If attorneys pay only these minimum fees, the State Bar will receive less than 10 percent of its budgeted revenue. Few organizations could survive such an event.
I urge you to assist us in making up the difference by paying the full amount of fees at last year’s rate. For most of us, that would amount to $458 ($20 less than in 1996).
In turn, I promise to refund or credit any overpayment when we reach a consensus and finalize a fee bill for 1998 — and I strongly believe that this will occur. My goal is to ride out this crisis without risking the public protection services we provide.
The governor’s veto message has been delivered to the State Bar’s governing board. We are addressing the governor’s concerns, as well as those forwarded to us by other legislators and our membership.

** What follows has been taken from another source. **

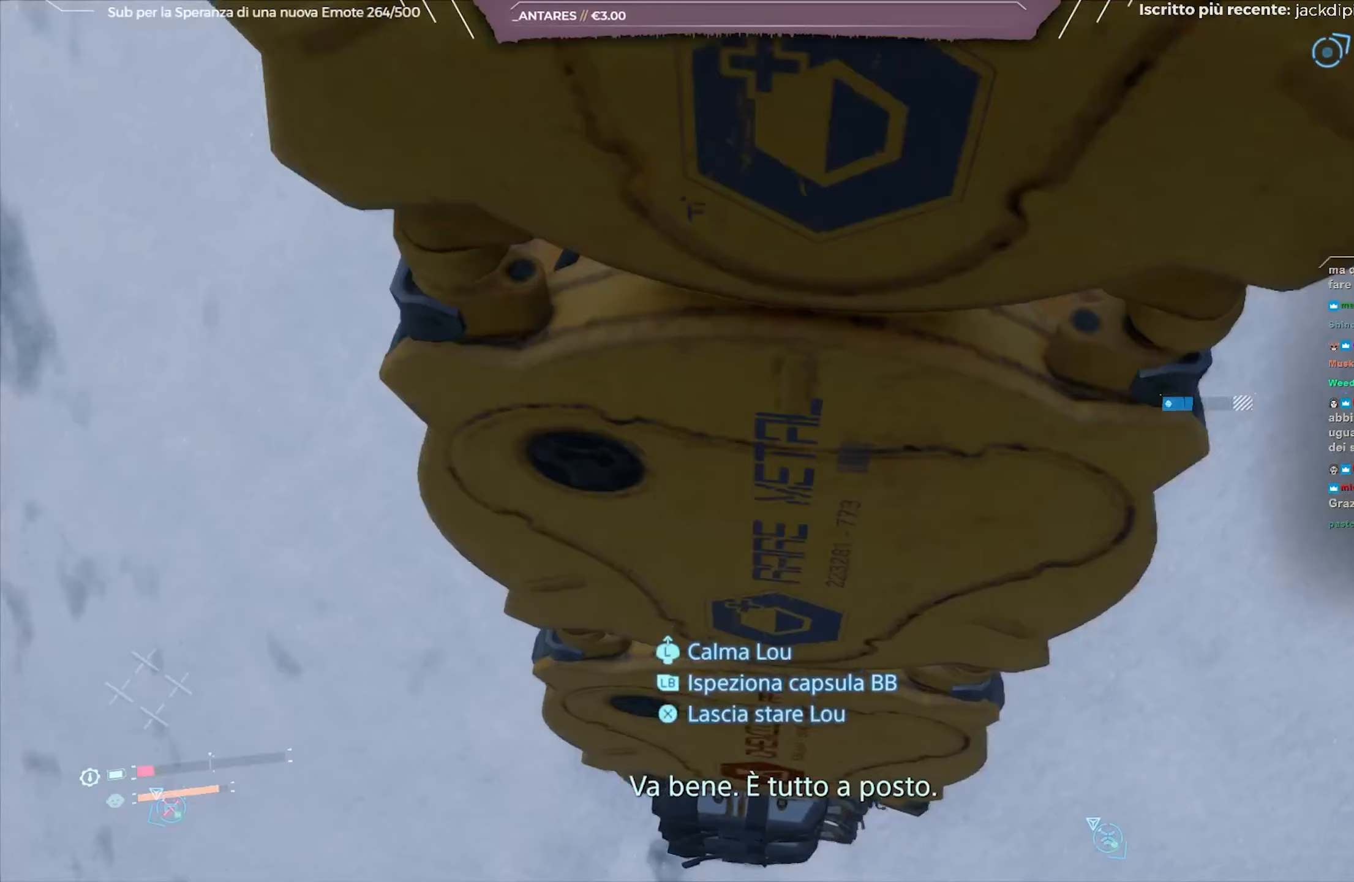
{"buttons": [], "left_stick": "up", "right_stick": "center", "events": []}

If we need to restructure State Bar operations, we will do it.
If we need to explore new ways of doing business, we will do that as well.
This is a crisis, but it also is an opportunity — an opportunity to listen to the often unheard voices of members who are frustrated and unhappy, an opportunity to forge much more responsive relationships within all branches of government, and an opportunity to take bold action.
Since 1927, the State Bar has evolved to meet the changing times. We cannot — and will not — close our ears to the concerns that prompt this opportunity.
In early 1998, the board will seek emergency legislation — a revised fee bill that addresses our critics’ issues, takes into account diverse points of view, and achieves a consensus.
Working toward consensus
Consensus is crucial. For such legislation to pass on an emergency basis, the bill will need a two-thirds vote in the legislature.
We have already begun to lay the groundwork. These are very difficult times with much at stake.
But I believe that — with your help — the coming year can be one of the most exciting, productive periods in the history of our profession.